[Data records]
<<<<

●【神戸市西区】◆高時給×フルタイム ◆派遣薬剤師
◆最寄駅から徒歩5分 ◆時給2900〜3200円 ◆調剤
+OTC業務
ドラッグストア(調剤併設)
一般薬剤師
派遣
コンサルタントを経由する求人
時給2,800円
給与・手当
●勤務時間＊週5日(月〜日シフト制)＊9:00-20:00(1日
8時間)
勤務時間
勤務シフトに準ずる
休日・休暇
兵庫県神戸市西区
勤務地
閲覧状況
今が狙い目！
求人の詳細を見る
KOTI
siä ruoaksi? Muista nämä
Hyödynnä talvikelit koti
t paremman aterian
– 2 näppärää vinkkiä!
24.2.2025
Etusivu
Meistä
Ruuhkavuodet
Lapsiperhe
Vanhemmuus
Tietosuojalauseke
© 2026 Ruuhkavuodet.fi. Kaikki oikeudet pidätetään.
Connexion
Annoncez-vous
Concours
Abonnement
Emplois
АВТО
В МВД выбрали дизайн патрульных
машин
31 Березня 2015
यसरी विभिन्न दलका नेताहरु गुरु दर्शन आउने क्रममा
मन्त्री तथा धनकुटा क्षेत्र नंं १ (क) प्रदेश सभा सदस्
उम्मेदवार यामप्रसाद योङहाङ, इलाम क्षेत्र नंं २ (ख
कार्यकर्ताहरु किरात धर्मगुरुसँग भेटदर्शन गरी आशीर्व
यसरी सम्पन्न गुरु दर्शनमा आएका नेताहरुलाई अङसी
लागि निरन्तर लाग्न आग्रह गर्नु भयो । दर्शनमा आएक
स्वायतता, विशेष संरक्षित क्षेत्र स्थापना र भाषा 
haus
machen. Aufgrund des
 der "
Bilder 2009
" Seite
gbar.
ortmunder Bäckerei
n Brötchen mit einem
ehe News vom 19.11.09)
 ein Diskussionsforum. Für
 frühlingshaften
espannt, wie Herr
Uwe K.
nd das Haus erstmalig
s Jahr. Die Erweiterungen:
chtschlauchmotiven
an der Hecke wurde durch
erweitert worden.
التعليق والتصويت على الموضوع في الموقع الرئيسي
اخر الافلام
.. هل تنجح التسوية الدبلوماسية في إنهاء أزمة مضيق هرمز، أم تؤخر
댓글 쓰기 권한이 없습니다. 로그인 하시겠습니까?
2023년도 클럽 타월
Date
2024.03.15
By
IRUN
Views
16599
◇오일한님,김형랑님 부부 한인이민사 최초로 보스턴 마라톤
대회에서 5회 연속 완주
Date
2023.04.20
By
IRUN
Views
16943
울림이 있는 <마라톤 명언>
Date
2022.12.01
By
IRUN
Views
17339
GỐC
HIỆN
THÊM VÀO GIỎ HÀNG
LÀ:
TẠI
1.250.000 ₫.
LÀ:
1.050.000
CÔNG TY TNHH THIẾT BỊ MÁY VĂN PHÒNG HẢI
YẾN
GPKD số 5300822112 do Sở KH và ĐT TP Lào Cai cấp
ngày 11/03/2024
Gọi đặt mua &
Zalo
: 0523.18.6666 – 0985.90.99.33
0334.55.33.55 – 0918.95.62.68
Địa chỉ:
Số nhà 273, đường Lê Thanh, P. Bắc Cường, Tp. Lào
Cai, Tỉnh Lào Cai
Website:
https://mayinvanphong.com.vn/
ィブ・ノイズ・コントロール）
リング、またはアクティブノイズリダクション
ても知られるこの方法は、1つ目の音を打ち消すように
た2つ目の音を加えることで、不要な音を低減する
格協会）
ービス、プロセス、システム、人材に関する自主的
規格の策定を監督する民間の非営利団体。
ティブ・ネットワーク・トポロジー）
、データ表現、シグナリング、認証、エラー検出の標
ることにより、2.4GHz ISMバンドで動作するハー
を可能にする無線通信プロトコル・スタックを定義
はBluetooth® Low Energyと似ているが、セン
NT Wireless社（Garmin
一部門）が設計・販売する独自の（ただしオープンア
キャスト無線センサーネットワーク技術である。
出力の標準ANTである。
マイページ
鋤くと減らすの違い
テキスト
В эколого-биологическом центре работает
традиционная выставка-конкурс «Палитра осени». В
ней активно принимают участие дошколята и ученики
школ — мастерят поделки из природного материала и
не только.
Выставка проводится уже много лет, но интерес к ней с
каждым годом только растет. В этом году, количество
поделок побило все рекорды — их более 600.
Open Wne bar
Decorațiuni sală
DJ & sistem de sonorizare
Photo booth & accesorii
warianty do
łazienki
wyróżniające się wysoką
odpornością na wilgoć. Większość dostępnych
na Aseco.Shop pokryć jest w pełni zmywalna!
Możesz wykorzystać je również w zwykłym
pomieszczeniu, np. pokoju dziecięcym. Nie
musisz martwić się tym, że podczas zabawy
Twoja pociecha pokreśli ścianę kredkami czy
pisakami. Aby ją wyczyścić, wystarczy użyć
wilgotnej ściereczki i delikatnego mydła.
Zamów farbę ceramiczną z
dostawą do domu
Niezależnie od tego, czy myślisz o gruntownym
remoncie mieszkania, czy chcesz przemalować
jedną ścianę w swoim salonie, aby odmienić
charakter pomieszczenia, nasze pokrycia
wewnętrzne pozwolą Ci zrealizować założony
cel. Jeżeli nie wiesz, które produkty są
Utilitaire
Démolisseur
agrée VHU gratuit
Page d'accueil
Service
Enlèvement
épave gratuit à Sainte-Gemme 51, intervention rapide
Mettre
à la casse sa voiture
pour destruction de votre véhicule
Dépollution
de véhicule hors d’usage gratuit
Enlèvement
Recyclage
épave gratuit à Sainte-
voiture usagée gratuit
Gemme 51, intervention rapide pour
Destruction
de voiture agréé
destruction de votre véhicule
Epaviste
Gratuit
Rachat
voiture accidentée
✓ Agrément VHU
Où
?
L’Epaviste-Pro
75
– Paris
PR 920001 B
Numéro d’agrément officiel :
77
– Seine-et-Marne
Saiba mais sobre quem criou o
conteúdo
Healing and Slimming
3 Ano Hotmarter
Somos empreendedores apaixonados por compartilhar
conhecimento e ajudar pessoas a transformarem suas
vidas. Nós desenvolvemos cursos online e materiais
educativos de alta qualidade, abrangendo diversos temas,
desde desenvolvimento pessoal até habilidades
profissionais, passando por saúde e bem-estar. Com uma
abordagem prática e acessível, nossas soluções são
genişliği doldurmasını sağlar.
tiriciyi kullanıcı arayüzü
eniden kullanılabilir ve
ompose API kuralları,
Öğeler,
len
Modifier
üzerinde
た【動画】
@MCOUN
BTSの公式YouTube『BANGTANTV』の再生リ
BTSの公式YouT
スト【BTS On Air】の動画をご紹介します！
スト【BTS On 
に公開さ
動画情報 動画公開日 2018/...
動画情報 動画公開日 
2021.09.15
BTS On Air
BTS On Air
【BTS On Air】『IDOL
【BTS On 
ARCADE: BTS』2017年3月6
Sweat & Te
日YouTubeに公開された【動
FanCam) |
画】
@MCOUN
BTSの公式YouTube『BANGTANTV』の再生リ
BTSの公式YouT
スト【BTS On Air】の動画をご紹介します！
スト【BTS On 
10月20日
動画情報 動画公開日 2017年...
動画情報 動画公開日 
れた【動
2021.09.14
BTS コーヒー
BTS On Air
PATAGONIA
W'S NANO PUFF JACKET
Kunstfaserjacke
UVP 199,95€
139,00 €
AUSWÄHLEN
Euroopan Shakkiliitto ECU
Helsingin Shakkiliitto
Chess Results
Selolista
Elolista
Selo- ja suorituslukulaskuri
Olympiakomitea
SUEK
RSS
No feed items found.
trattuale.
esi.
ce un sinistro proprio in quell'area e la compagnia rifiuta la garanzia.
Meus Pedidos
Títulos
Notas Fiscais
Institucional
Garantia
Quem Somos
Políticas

>>>>

Reproduce the data in full, precisely as given.

●【神戸市西区】◆高時給×フルタイム ◆派遣薬剤師
◆最寄駅から徒歩5分 ◆時給2900〜3200円 ◆調剤
+OTC業務
ドラッグストア(調剤併設)
一般薬剤師
派遣
コンサルタントを経由する求人
時給2,800円
給与・手当
●勤務時間＊週5日(月〜日シフト制)＊9:00-20:00(1日
8時間)
勤務時間
勤務シフトに準ずる
休日・休暇
兵庫県神戸市西区
勤務地
閲覧状況
今が狙い目！
求人の詳細を見る
KOTI
siä ruoaksi? Muista nämä
Hyödynnä talvikelit koti
t paremman aterian
– 2 näppärää vinkkiä!
24.2.2025
Etusivu
Meistä
Ruuhkavuodet
Lapsiperhe
Vanhemmuus
Tietosuojalauseke
© 2026 Ruuhkavuodet.fi. Kaikki oikeudet pidätetään.
Connexion
Annoncez-vous
Concours
Abonnement
Emplois
АВТО
В МВД выбрали дизайн патрульных
машин
31 Березня 2015
यसरी विभिन्न दलका नेताहरु गुरु दर्शन आउने क्रममा
मन्त्री तथा धनकुटा क्षेत्र नंं १ (क) प्रदेश सभा सदस्
उम्मेदवार यामप्रसाद योङहाङ, इलाम क्षेत्र नंं २ (ख
कार्यकर्ताहरु किरात धर्मगुरुसँग भेटदर्शन गरी आशीर्व
यसरी सम्पन्न गुरु दर्शनमा आएका नेताहरुलाई अङसी
लागि निरन्तर लाग्न आग्रह गर्नु भयो । दर्शनमा आएक
स्वायतता, विशेष संरक्षित क्षेत्र स्थापना र भाषा 
haus
machen. Aufgrund des
 der "
Bilder 2009
" Seite
gbar.
ortmunder Bäckerei
n Brötchen mit einem
ehe News vom 19.11.09)
 ein Diskussionsforum. Für
 frühlingshaften
espannt, wie Herr
Uwe K.
nd das Haus erstmalig
s Jahr. Die Erweiterungen:
chtschlauchmotiven
an der Hecke wurde durch
erweitert worden.
التعليق والتصويت على الموضوع في الموقع الرئيسي
اخر الافلام
.. هل تنجح التسوية الدبلوماسية في إنهاء أزمة مضيق هرمز، أم تؤخر
댓글 쓰기 권한이 없습니다. 로그인 하시겠습니까?
2023년도 클럽 타월
Date
2024.03.15
By
IRUN
Views
16599
◇오일한님,김형랑님 부부 한인이민사 최초로 보스턴 마라톤
대회에서 5회 연속 완주
Date
2023.04.20
By
IRUN
Views
16943
울림이 있는 <마라톤 명언>
Date
2022.12.01
By
IRUN
Views
17339
GỐC
HIỆN
THÊM VÀO GIỎ HÀNG
LÀ:
TẠI
1.250.000 ₫.
LÀ:
1.050.000
CÔNG TY TNHH THIẾT BỊ MÁY VĂN PHÒNG HẢI
YẾN
GPKD số 5300822112 do Sở KH và ĐT TP Lào Cai cấp
ngày 11/03/2024
Gọi đặt mua &
Zalo
: 0523.18.6666 – 0985.90.99.33
0334.55.33.55 – 0918.95.62.68
Địa chỉ:
Số nhà 273, đường Lê Thanh, P. Bắc Cường, Tp. Lào
Cai, Tỉnh Lào Cai
Website:
https://mayinvanphong.com.vn/
ィブ・ノイズ・コントロール）
リング、またはアクティブノイズリダクション
ても知られるこの方法は、1つ目の音を打ち消すように
た2つ目の音を加えることで、不要な音を低減する
格協会）
ービス、プロセス、システム、人材に関する自主的
規格の策定を監督する民間の非営利団体。
ティブ・ネットワーク・トポロジー）
、データ表現、シグナリング、認証、エラー検出の標
ることにより、2.4GHz ISMバンドで動作するハー
を可能にする無線通信プロトコル・スタックを定義
はBluetooth® Low Energyと似ているが、セン
NT Wireless社（Garmin
一部門）が設計・販売する独自の（ただしオープンア
キャスト無線センサーネットワーク技術である。
出力の標準ANTである。
マイページ
鋤くと減らすの違い
テキスト
В эколого-биологическом центре работает
традиционная выставка-конкурс «Палитра осени». В
ней активно принимают участие дошколята и ученики
школ — мастерят поделки из природного материала и
не только.
Выставка проводится уже много лет, но интерес к ней с
каждым годом только растет. В этом году, количество
поделок побило все рекорды — их более 600.
Open Wne bar
Decorațiuni sală
DJ & sistem de sonorizare
Photo booth & accesorii
warianty do
łazienki
wyróżniające się wysoką
odpornością na wilgoć. Większość dostępnych
na Aseco.Shop pokryć jest w pełni zmywalna!
Możesz wykorzystać je również w zwykłym
pomieszczeniu, np. pokoju dziecięcym. Nie
musisz martwić się tym, że podczas zabawy
Twoja pociecha pokreśli ścianę kredkami czy
pisakami. Aby ją wyczyścić, wystarczy użyć
wilgotnej ściereczki i delikatnego mydła.
Zamów farbę ceramiczną z
dostawą do domu
Niezależnie od tego, czy myślisz o gruntownym
remoncie mieszkania, czy chcesz przemalować
jedną ścianę w swoim salonie, aby odmienić
charakter pomieszczenia, nasze pokrycia
wewnętrzne pozwolą Ci zrealizować założony
cel. Jeżeli nie wiesz, które produkty są
Utilitaire
Démolisseur
agrée VHU gratuit
Page d'accueil
Service
Enlèvement
épave gratuit à Sainte-Gemme 51, intervention rapide
Mettre
à la casse sa voiture
pour destruction de votre véhicule
Dépollution
de véhicule hors d’usage gratuit
Enlèvement
Recyclage
épave gratuit à Sainte-
voiture usagée gratuit
Gemme 51, intervention rapide pour
Destruction
de voiture agréé
destruction de votre véhicule
Epaviste
Gratuit
Rachat
voiture accidentée
✓ Agrément VHU
Où
?
L’Epaviste-Pro
75
– Paris
PR 920001 B
Numéro d’agrément officiel :
77
– Seine-et-Marne
Saiba mais sobre quem criou o
conteúdo
Healing and Slimming
3 Ano Hotmarter
Somos empreendedores apaixonados por compartilhar
conhecimento e ajudar pessoas a transformarem suas
vidas. Nós desenvolvemos cursos online e materiais
educativos de alta qualidade, abrangendo diversos temas,
desde desenvolvimento pessoal até habilidades
profissionais, passando por saúde e bem-estar. Com uma
abordagem prática e acessível, nossas soluções são
genişliği doldurmasını sağlar.
tiriciyi kullanıcı arayüzü
eniden kullanılabilir ve
ompose API kuralları,
Öğeler,
len
Modifier
üzerinde
た【動画】
@MCOUN
BTSの公式YouTube『BANGTANTV』の再生リ
BTSの公式YouT
スト【BTS On Air】の動画をご紹介します！
スト【BTS On 
に公開さ
動画情報 動画公開日 2018/...
動画情報 動画公開日 
2021.09.15
BTS On Air
BTS On Air
【BTS On Air】『IDOL
【BTS On 
ARCADE: BTS』2017年3月6
Sweat & Te
日YouTubeに公開された【動
FanCam) |
画】
@MCOUN
BTSの公式YouTube『BANGTANTV』の再生リ
BTSの公式YouT
スト【BTS On Air】の動画をご紹介します！
スト【BTS On 
10月20日
動画情報 動画公開日 2017年...
動画情報 動画公開日 
れた【動
2021.09.14
BTS コーヒー
BTS On Air
PATAGONIA
W'S NANO PUFF JACKET
Kunstfaserjacke
UVP 199,95€
139,00 €
AUSWÄHLEN
Euroopan Shakkiliitto ECU
Helsingin Shakkiliitto
Chess Results
Selolista
Elolista
Selo- ja suorituslukulaskuri
Olympiakomitea
SUEK
RSS
No feed items found.
trattuale.
esi.
ce un sinistro proprio in quell'area e la compagnia rifiuta la garanzia.
Meus Pedidos
Títulos
Notas Fiscais
Institucional
Garantia
Quem Somos
Políticas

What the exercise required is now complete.